Leseprobe (S. 31)
Waxing-Studios haben, ähnlich wie Haarsalons, besonders aufdringliche Wortwitz-Namen. „Wax and the City“ heißt meines. Es ist ein minimalistisch möbliertes Etablissement irgendwo zwischen Ordination und Coiffeur, mit einem Wartezimmer voller Frauenzeitschriften und einem langen Gang, der von kleinen Kabinen mit Vorhängen gesäumt wird. Es ist genauso schmucklos eingerichtet, wie man später davon ausgespuckt werden sollte: Exportware Innenarchitekturphilosophie.

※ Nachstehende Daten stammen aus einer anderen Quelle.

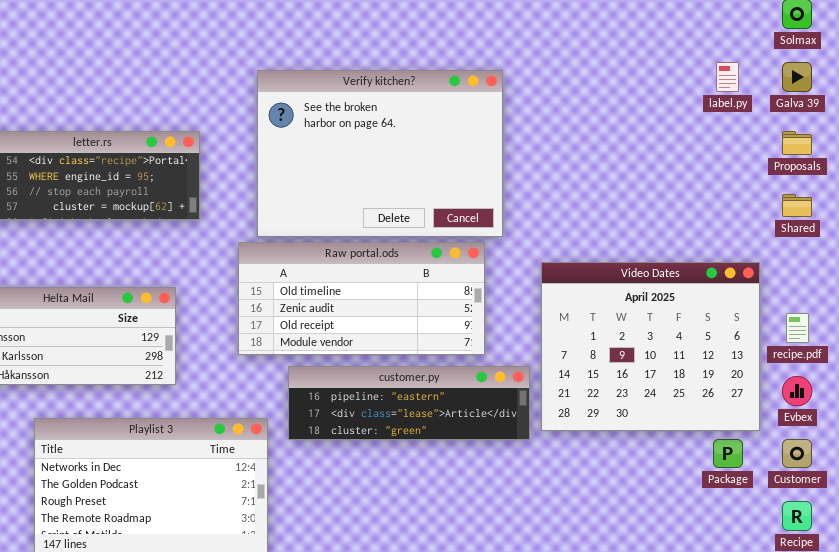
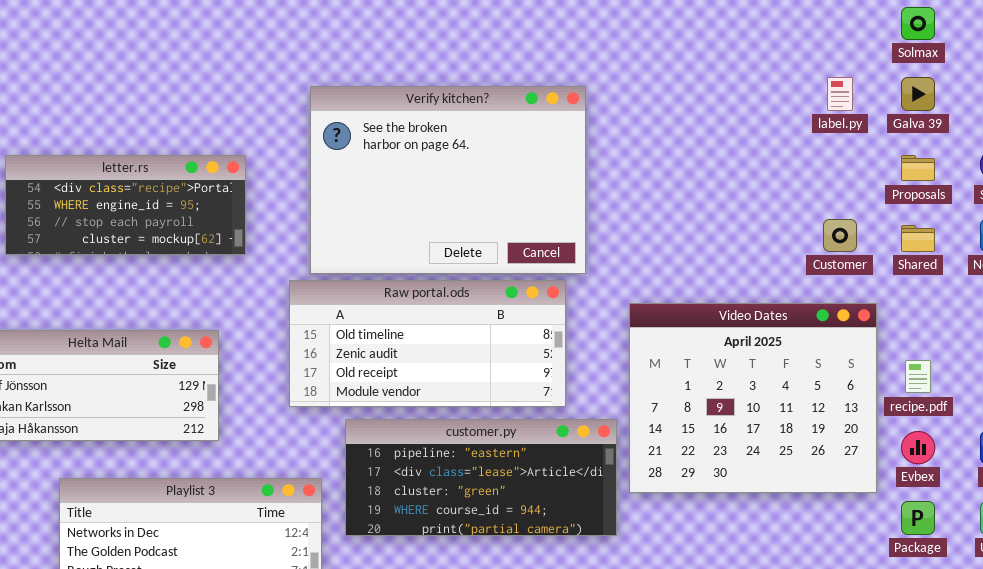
customer.py: [288,366,530,440] -> [345,419,617,536], resized
Package: [713,439,743,468] -> [901,501,935,535], moved
Customer: [782,439,812,468] -> [823,219,857,252], moved

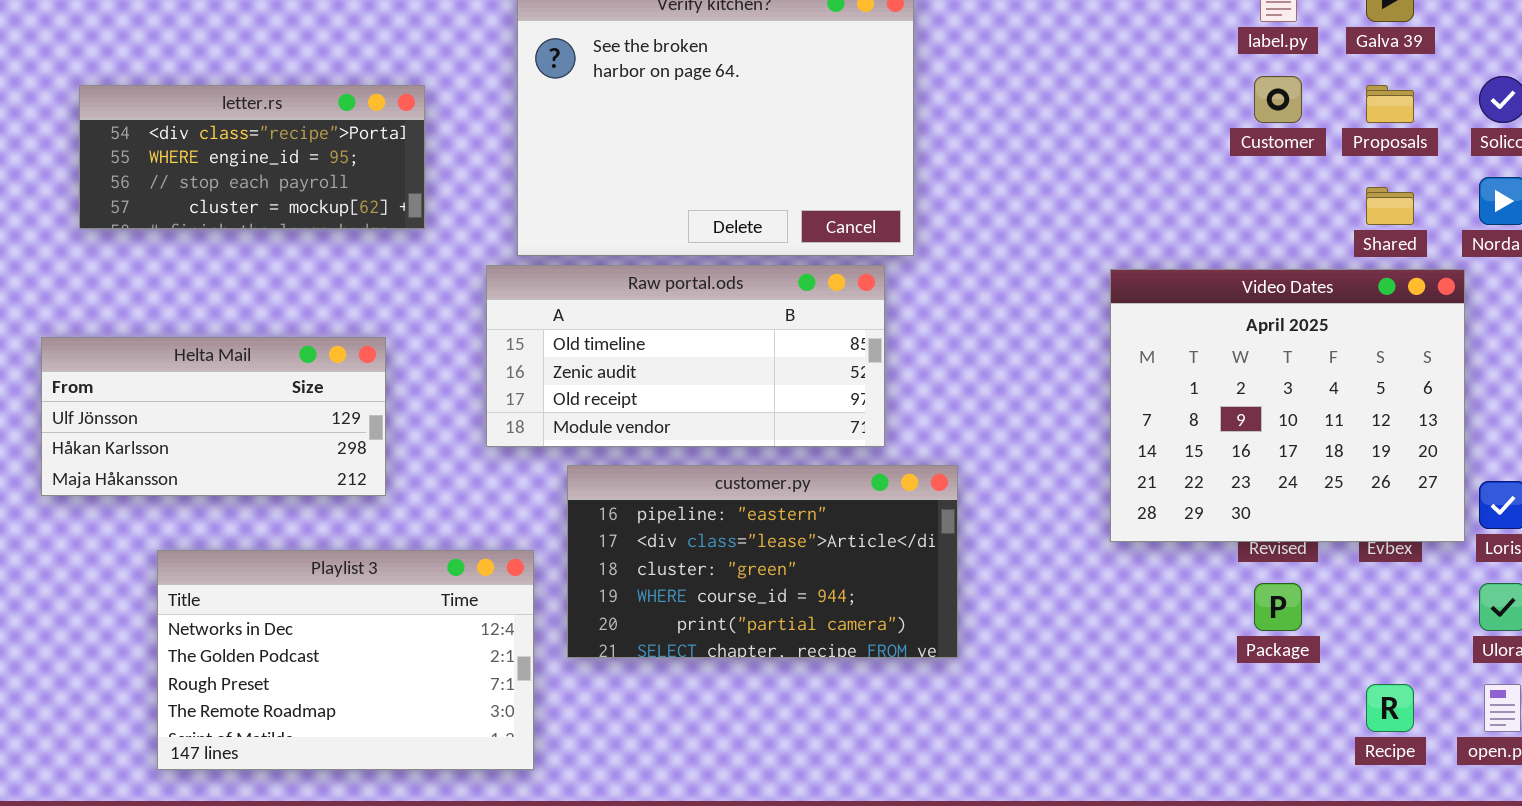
Customer: [823,219,857,252] -> [1254,76,1302,123], moved
Video Dates: [629,303,877,493] -> [1110,269,1465,542], moved
customer.py: [345,419,617,536] -> [567,465,958,658], resized
Package: [901,501,935,535] -> [1254,583,1302,631], moved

Zuerst muss ich am Empfang mitteilen, welche Körperzone ich enthaart haben möchte. Ich nehme immer „Beine komplett“ (meine Oberschenkelhaare sind nicht blond) und dazu „Brazilian Hollywood Cut“. Warum eine vollständig enthaarte Muschi ausgerechnet „Brazilian Hollywood“ heißen soll? Dass gerade die vollblütigen Karnevalsbrasilianerinnen namensgebend besonders militant und radikal geglättet werden sollen, passt zu meiner Theorie mit der halbherzigen Exotisierung durch Männer. Geschorene waren schon immer Unterworfene.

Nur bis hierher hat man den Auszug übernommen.